‘Moral Obligation Not to Look Away’: Israeli Hospital to Treat War Refugees Opens in Western Ukraine
Israeli and Ukrainian flags were raised and the countries’ national anthems heard on Tuesday at the opening of a humanitarian field hospital providing medical care to war refugees in the western Ukrainian town of Mostyska.
“The team of excellent doctors, nurses, and medical staff will bring to Ukraine, the best knowledge, the most innovative opportunities that this country has ever seen,” said Deputy Ambassador of Israel in Ukraine Yoav Bistritsky, speaking at the inauguration ceremony. “We promise to be supporting Ukraine in the future to come. And I hope we will see peace in this land.”
The Israeli field hospital — dubbed “Kochav Meir” (Shining Star) in honor of former Prime Minister Golda Meir, who was born in Ukraine and has become a local inspiration amid the country’s defense against Russia — has 66 beds, is staffed with more than 60 medical personnel and has a capacity of 150 patients. It includes a children’s ward, a maternity ward and delivery room, an emergency ward, a primary care clinic, an outpatient clinic, and a command center. Laboratory and imaging capabilities, including X-ray labs, will be available, as well as remote medical technologies
Among other patients, the mission expects to treat refugees with chronic diseases who have not been able to take their usual medicines, pregnant women, and children suffering from frozen feet after hours of walking in the cold. One of the first patients operated on by Sheba Medical Center staff was a 12-year-old girl who fled with her mother, herself a nurse by profession from the war-torn Donetsk region. Fifty patients had been treated so far, Sheba said in an update later on Tuesday, including three that were hospitalized.

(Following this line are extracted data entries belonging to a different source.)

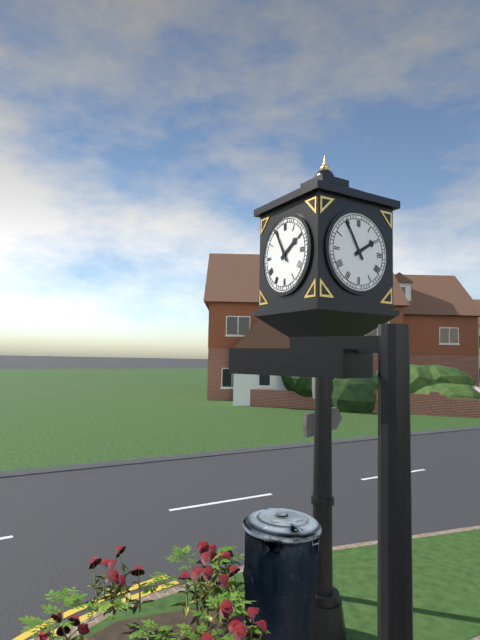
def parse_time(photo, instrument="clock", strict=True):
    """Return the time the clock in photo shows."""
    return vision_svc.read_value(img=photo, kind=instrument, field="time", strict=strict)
1:55
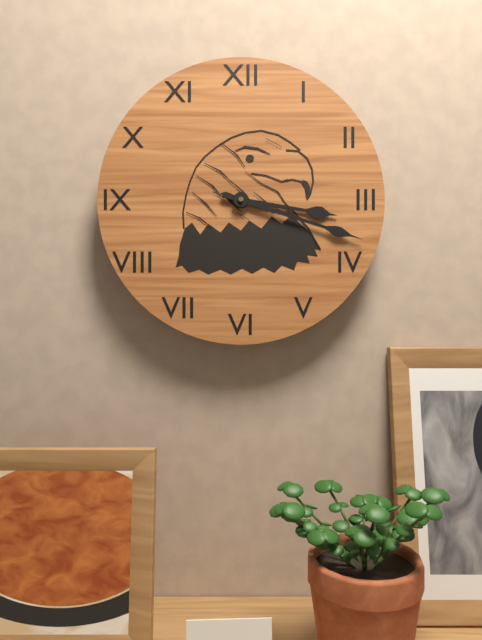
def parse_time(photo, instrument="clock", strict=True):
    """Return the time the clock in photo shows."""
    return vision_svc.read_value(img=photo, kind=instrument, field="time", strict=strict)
3:18
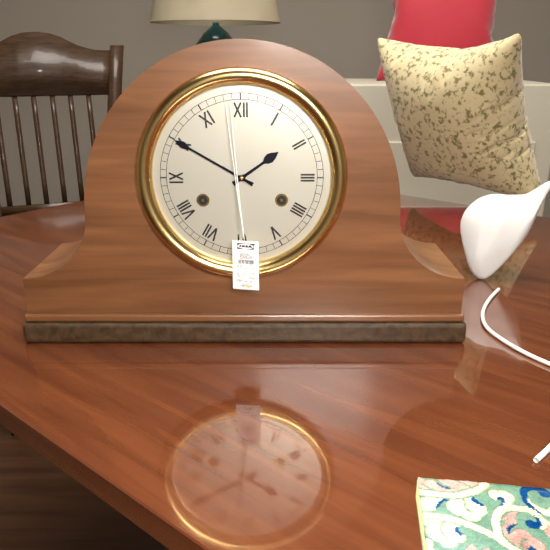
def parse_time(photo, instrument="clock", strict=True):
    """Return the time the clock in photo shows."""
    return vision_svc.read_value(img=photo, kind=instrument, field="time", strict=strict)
1:50
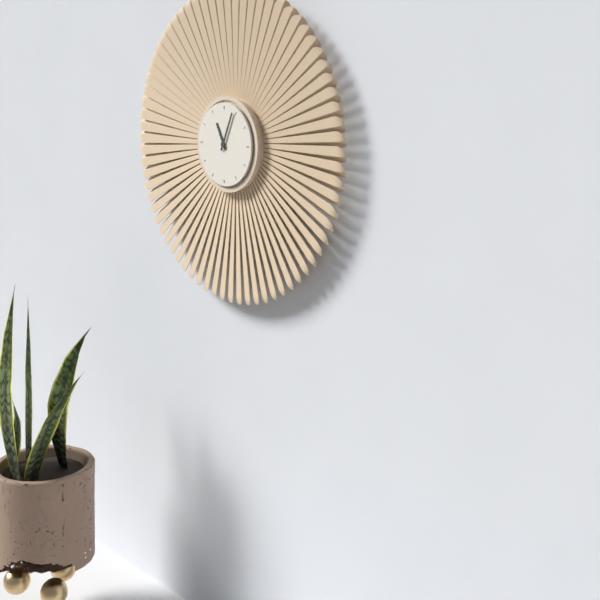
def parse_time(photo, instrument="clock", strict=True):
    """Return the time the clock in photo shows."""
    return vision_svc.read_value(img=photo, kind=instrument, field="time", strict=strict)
11:04
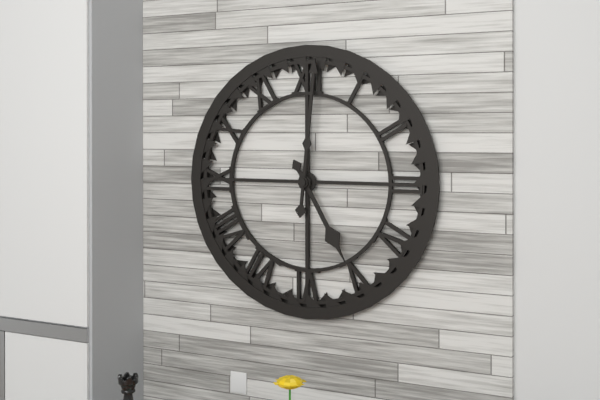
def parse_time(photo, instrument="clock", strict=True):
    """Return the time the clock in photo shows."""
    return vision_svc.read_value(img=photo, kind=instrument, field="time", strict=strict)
5:01
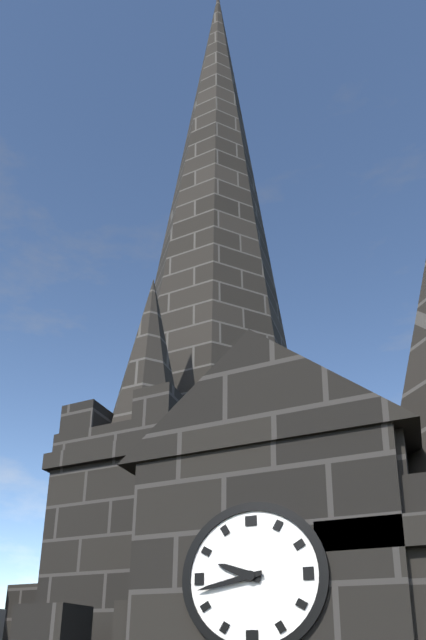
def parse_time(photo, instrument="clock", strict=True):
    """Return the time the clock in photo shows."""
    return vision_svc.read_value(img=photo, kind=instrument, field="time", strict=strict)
9:43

The inauguration ceremony was attended by representatives of the Ukrainian government and included remarks by the mayor of Mostyska, the Governor of the Lviv district and senior medical staff from the Israeli mission.

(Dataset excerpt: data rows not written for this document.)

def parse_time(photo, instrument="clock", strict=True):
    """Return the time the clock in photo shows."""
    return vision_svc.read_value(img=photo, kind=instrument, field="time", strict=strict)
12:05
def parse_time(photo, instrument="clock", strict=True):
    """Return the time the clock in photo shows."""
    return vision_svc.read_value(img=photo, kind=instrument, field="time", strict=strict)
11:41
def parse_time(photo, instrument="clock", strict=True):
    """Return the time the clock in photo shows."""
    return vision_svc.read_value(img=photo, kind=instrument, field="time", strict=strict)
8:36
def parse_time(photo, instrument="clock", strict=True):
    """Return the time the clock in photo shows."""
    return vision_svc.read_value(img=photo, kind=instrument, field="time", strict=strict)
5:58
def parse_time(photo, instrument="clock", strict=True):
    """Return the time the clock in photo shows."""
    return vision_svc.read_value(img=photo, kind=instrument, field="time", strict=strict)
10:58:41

“The State of Israel’s mission to Ukraine today is a unique moment in history” said Yoel Har-Even, director of the field hospital from Sheba Medical Center. “This moment effectively connects between our past Jewish life here that goes back 1,000 years and the modern Jewish state.”
Har-Even noted that many medical team members have deep family roots in Ukraine going back generations, and recounted his personal family story of his mother — who was born some 90 miles west of the field hospital, and survived World War II.
“There are too many stories, reminders that we have a clear moral obligation not to look away, as human beings, as medical professionals, and as Jews,” he asserted.